*Aim of the exercise*
For the entries below, repeat exactly each line starting with the one that contains "整，而且视觉矫正图像显示其实是个个性的功能，" and going on through the one that contains "科技才是重中之重，智能健康生活，我们才能不断", and no others.

(Extracted records)
- Opening Delimiter -
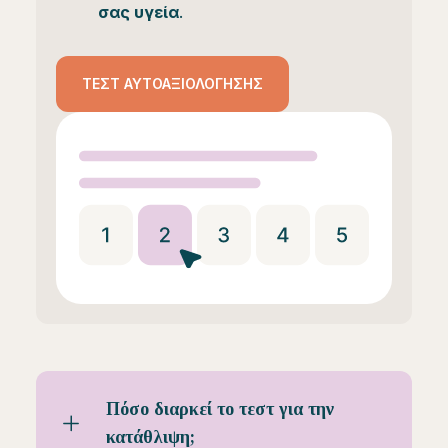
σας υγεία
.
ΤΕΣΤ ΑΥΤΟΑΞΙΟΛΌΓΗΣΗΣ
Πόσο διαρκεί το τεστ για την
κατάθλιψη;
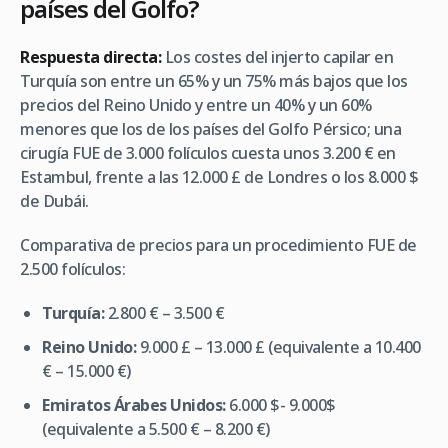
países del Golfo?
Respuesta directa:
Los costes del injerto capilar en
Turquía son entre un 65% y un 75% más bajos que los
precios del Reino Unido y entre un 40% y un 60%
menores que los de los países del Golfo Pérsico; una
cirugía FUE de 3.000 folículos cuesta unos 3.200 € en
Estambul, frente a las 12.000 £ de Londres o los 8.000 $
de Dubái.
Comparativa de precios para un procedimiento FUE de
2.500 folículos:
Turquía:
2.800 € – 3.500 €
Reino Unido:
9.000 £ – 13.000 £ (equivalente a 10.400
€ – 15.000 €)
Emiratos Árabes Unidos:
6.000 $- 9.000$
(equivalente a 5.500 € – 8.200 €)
- Closing Delimiter -
- Opening Delimiter -
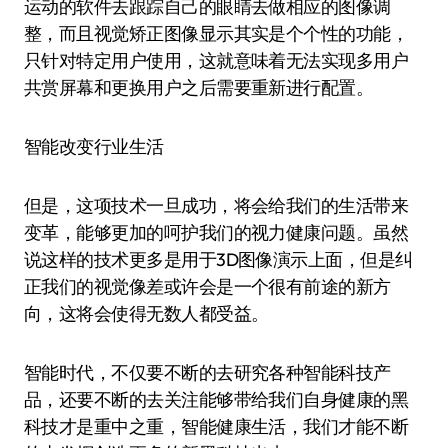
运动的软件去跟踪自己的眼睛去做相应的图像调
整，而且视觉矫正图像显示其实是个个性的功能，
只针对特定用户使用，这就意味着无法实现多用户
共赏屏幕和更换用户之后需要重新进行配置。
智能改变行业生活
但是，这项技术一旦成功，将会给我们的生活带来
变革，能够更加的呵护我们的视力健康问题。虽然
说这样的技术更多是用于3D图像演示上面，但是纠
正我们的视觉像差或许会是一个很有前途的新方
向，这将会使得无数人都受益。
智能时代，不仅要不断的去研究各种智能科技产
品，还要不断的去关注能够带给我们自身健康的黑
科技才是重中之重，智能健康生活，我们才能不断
- Closing Delimiter -
*Solution to the problem*
整，而且视觉矫正图像显示其实是个个性的功能，
只针对特定用户使用，这就意味着无法实现多用户
共赏屏幕和更换用户之后需要重新进行配置。
智能改变行业生活
但是，这项技术一旦成功，将会给我们的生活带来
变革，能够更加的呵护我们的视力健康问题。虽然
说这样的技术更多是用于3D图像演示上面，但是纠
正我们的视觉像差或许会是一个很有前途的新方
向，这将会使得无数人都受益。
智能时代，不仅要不断的去研究各种智能科技产
品，还要不断的去关注能够带给我们自身健康的黑
科技才是重中之重，智能健康生活，我们才能不断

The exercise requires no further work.